Farklılaşmış toplumlarda bu imtiyaz belirli bazı ailelerin eline geçer ve alttaki tabakalara karşı kullanılır. Üstün tabakaların alttakiler üzerindeki tesir ve nüfuzu azaldıkça alttaki tabakalarda nüfuz kazanmaya başlar böylece hukuk kavramı bütün topluma doğru genişler.

İnsan nerede ve ne durumda olursa olsun bilgin cahil kuvvetli ve aciz ne şart ve sıfat taşırsa taşısın insanlık bütünün bir parçası olmak itibariyle bazı haklara sahiptir. Ve bunlar karşılıklıdır. Birimiz için hak olan, birimiz için yerine getirilmeye mecbur olduğumuz bir vazife ve borçtur. Bu kaide önünde bütün insanlar eşittir.
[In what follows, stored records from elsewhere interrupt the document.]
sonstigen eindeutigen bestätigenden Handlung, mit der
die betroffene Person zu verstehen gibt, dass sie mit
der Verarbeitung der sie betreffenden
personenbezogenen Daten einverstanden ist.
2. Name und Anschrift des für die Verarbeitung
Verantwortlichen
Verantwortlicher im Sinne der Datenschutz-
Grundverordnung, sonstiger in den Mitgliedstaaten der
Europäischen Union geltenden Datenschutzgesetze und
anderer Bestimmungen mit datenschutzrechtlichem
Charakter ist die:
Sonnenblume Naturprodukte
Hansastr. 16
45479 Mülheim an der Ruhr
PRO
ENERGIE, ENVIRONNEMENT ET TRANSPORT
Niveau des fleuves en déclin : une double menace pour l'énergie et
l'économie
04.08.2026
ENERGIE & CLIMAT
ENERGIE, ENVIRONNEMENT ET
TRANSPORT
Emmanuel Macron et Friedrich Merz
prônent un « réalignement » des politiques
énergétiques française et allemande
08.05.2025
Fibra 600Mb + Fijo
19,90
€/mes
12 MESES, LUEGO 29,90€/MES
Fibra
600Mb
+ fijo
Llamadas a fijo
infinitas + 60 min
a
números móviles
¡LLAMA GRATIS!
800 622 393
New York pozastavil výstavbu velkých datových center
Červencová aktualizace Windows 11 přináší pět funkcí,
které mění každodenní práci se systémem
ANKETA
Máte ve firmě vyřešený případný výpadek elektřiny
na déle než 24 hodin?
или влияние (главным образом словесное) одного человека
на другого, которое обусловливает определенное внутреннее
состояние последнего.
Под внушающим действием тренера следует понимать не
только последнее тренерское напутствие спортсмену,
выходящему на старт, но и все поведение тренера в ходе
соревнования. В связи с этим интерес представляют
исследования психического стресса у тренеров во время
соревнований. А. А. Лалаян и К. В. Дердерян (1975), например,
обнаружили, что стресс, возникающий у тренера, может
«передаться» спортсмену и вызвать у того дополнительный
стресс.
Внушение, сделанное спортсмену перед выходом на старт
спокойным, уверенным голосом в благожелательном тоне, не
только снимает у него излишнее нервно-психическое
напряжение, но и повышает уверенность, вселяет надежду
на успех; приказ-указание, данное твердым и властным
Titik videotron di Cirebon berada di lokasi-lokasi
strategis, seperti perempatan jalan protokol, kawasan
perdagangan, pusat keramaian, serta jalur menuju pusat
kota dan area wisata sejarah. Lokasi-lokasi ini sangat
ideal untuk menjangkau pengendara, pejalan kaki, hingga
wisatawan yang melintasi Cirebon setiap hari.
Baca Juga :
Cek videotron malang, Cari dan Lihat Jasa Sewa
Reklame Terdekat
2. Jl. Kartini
Bu tanımlamanın ışığı altında hakları şöyle sınıflandırabiliriz. İnsanların Allah ile ilgili hakları, kul hakları, kamu hakları, milletlerarası haklar, medeni haklar. İlkeleri ortaya konmuş ve bütün demokrasi hareketleri ile birlikte dünyaya yayılmış olan, çağdaş milletlerin ortak idealleridir.

İnsan hakları kavramının başlangıcını TEVRAT’TA ve HIRİSTİYANLIKTA olduğunu söyleyenler vardır. Doğrusu odur ki insan hakları anlayışı tarih boyunca yavaş yavaş gelişmiş olmakla birlikte ilk ve gelişmiş şekliyle İslam’da gerçekleştirmiştir. Hz. Peygamberimizin VEDA hutbesi ilk insan hakları beyannamesi olarak önemlidir.

İnsan haklarını milletler veya şahıslar kendi menfaatleri doğrultusunda kullanırlarsa ve bunu yaparken başka milletlerin ve şahısların haklarına tecavüze yeltenirse insan hakları yerine terör ve anarşi doğar.

Değişmeyen kural güçlüler kendileri için kullandıkları ve vazgeçilmez saydıkları bu hakları güçsüzler için daima ellerinde bir oyuncak olarak tutmuşlardır. Güçsüzlerin istediği kadar değil kendilerinin menfaatlerine yaradığı kadar kullanma hakkı vermişlerdir.

Bu gün dünya üzerinde terör ve anarşi hala devam ediyorsa bu durum Birleşmiş Milletler üyesi devletlerin (Veto hakkı olan) uygulamalarda ki çifte standartlarından kaynaklanmaktadır.